Adapting, directing, and starring in the film, Livia De Paolis has taken on more than she can chew. Weaving back and forth in time, while also capturing the stories of four generations of women, The Lost Girls fails to solidify any one character. Wendy is meant to be depicted as a dreamer, struggling between her imagination and real life. Unfortunately, she’s wholly irredeemable. None of Wendy’s experiences or actions endear viewers to her.

While the Peter Pan story is familiar, De Paolis would have benefitted from spending more time with Peter to show what has so enraptured four women across time. The fantastical characters are somehow the most believable. Both Louis Partridge as Peter Pan and Iain Glen as Hook are captivating on-screen. Unfortunately, they alone cannot carry the film.

There is a lot to be unearthed here. An immortal fae boy consistently grooms young women to adore him, only to abandon them as they age. Though each girl falls in love with Peter, he insists that their relationship remain chaste. His pirate counterpart, just as immortal and devious but in an older man’s body, pursues the girls and assaults them. That summer of whirlwind trauma haunts the Darling women for the rest of their lives. The results are muddy and inconsistent.

While The Lost Girls has opportunity to explore inherited mental illness here, it’s unclear if it is the source material or the adaptation that skirts the issue. Every Darling woman seems to present her illness differently, from flights of fancy to narcissism to suicide attempts. There is no clear source for their shared hallucination, or shared fantastical reality.
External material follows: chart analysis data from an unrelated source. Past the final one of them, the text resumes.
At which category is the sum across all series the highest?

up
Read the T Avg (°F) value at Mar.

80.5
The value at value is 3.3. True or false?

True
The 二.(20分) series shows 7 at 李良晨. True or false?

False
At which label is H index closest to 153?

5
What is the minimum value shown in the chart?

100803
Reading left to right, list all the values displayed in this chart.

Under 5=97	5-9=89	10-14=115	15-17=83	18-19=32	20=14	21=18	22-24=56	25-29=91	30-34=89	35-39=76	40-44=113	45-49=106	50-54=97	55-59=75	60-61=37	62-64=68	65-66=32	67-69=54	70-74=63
There is no pattern to their illnesses or the consequences of a lifetime of disappointment after coming of age.

Bookended by bad CGI and a consistent lack of chemistry, The Lost Girls itself seems pretty lost.

Beastly Children

Wendy

by Hope Madden

Earlier this year, Oz Perkins retold the old Grimm Fairy Tale Hansel and Gretel from the perspective of the newly adolescent sister. It was a fascinating way to reexamine folklore and coming of age.

Likewise, director and co-writer Ben Zeitlin reimagines the old Peter Pan tale, this time through the eyes of Wendy.
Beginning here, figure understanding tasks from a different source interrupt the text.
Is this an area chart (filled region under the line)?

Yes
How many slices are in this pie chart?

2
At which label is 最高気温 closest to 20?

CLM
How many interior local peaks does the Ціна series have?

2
It’s not entirely clear why, though.

Zeitlin and writing partner Eliza Zeitlin impressed—more than impressed, they flabbergasted—with their near-perfect 2012 feature debut, Beasts of the Southern Wild. Their sophomore effort delivers a similarly loose narrative structure, another game cast of mostly children and unknowns, and gorgeous visuals that emphasize the chaotic and restless beauty of childhood.
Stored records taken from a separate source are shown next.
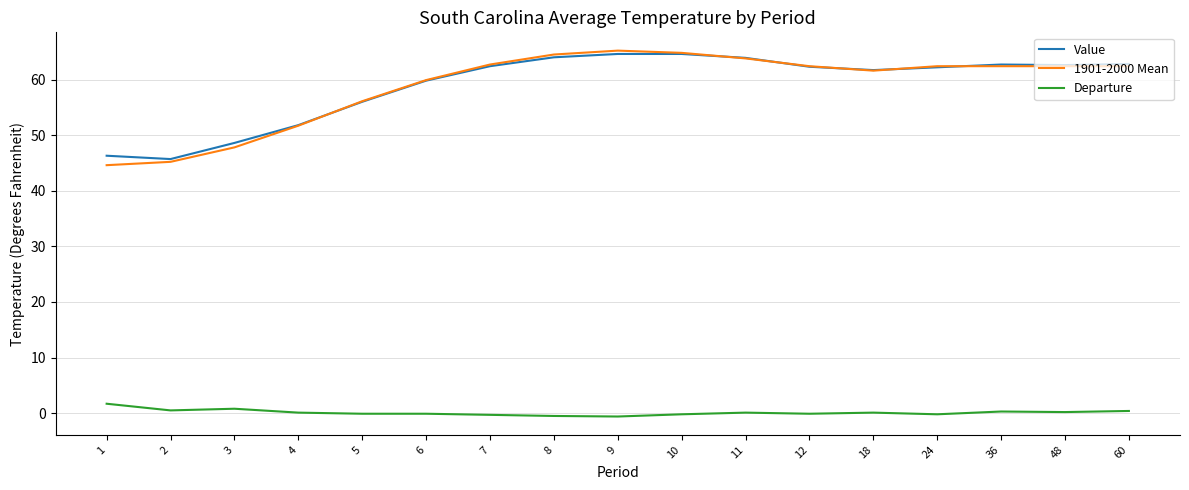

What is the highest value of the Departure series?

1.7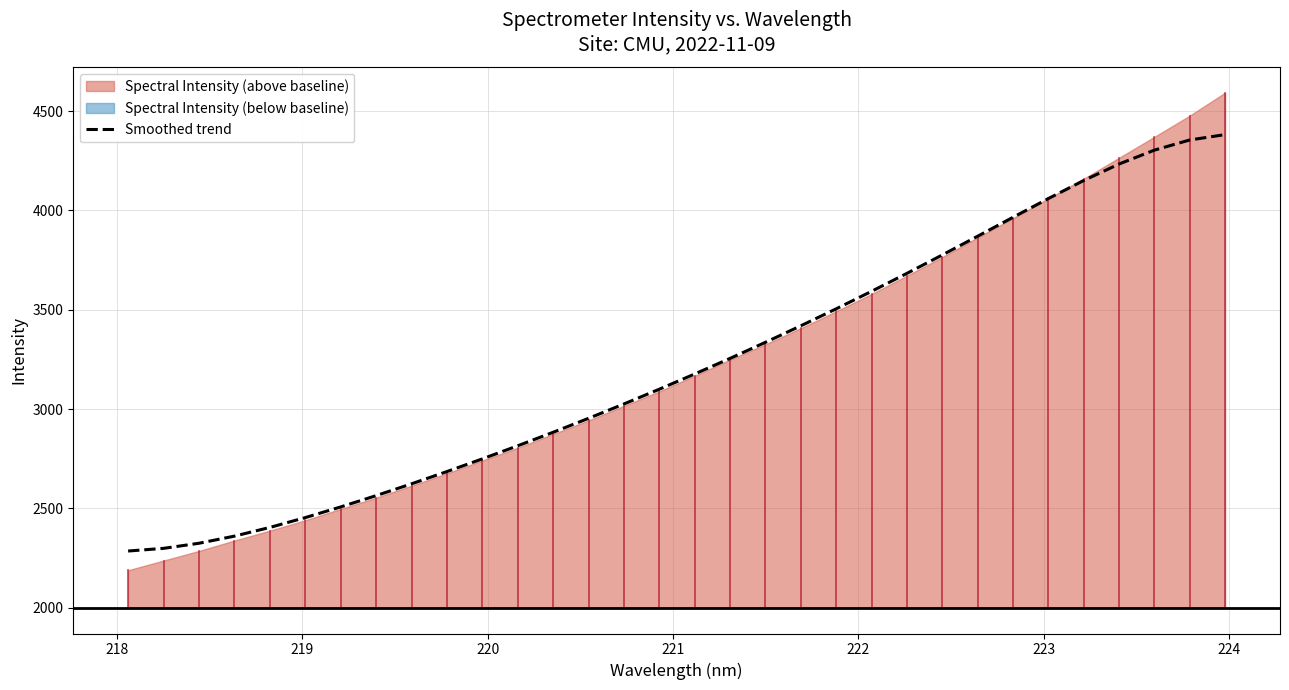

What is the minimum value for Smoothed trend?

2285.5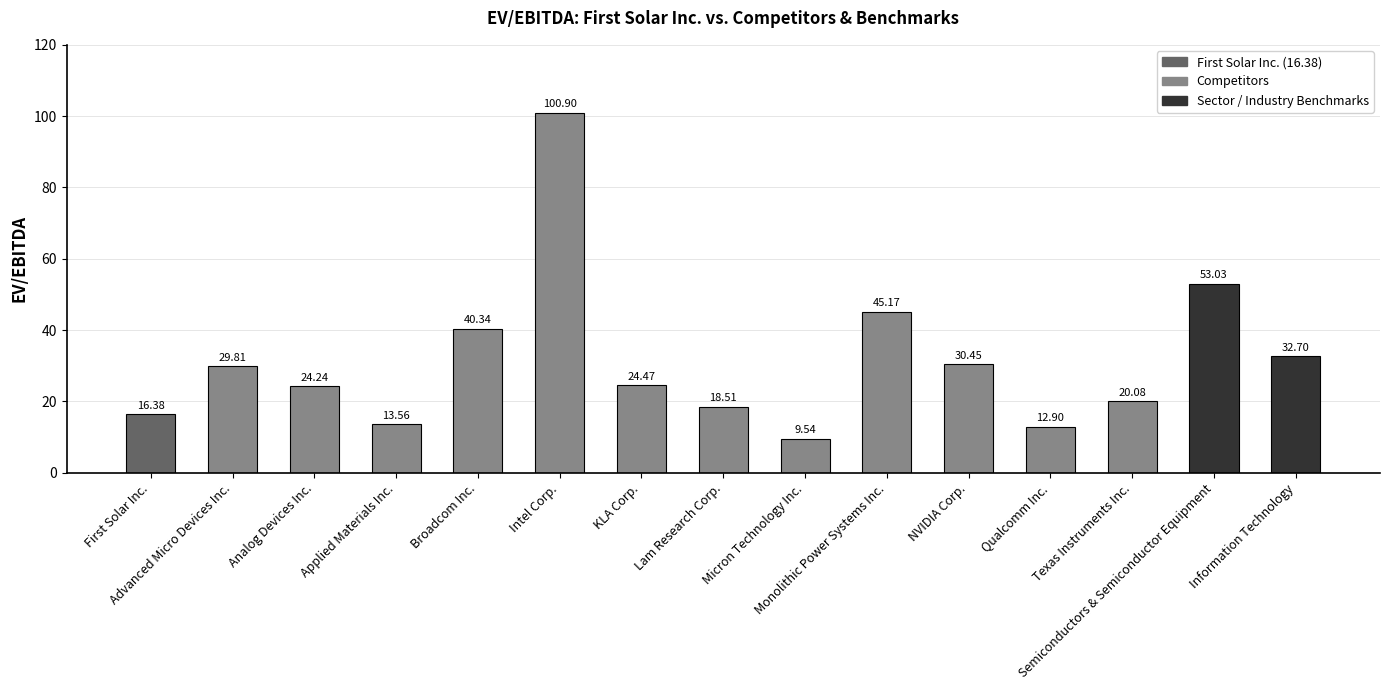

List the labels in order of value, smallest first.

Micron Technology Inc., Qualcomm Inc., Applied Materials Inc., First Solar Inc., Lam Research Corp., Texas Instruments Inc., Analog Devices Inc., KLA Corp., Advanced Micro Devices Inc., NVIDIA Corp., Information Technology, Broadcom Inc., Monolithic Power Systems Inc., Semiconductors & Semiconductor Equipment, Intel Corp.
Wendy opens strong. Zeitlin’s impressionistic camera work evokes an intimate if raucous scene of a toddler (Wendy) charming patrons on her mother’s hip at a dodgy diner abutting a train station.

It sets up a thrilling first act that unfortunately settles into thematic confusion once we get to Neverland.

Not that J. M. Barrie’s original text was entirely rational. The underlying theme—being lost without maternal love—remains intact, but for the Zeitlins, that theme takes on an ecological nature. Mother, in the form of a giant glowing fish, represents Mother Nature (and also Tinker Bell—stay with me).

Who would want to grow up when grownups do thoughtless, destructive things that damage, perhaps kill, the mother that sustains them? It’s a heavy-handed idea, but Zeitlin’s clearly Malick-esque style of evocative visuals held together by whispered narration keeps it from feeling like a sermon.

Still, it doesn’t entirely work.

If Tinker Bell/Giant Fish is the  mother character, where does that leave Wendy?

What a fascinating  question! I wish the Zeitlins had a better answer.

The Zeitlins don’t seem to know. The Peter character, played with mischievous energy by Yashua Mack, is also depicted without real clarity, but that’s OK. Peter is supposed to be an enigma, his relationship with Wendy (Devin France) is meant to provide the backbone that holds the adventure together. But they don’t have much of a relationship.

Not much in the film actually seems to have a clear relationship to anything else, which makes for frustrating, often tedious viewing. Worse still, the Zeitlins’ voice over narration, clearly meant to hold the pieces together and provide some forward momentum, echoes with world-weary wisdom and regret that sounds forced and inauthentic in little Devin France’s voice.

Rather than a reimagining of Peter Pan, Wendy feels like a misguided reworking of Beasts of the Southern Wild, which did not need tampering of any kind.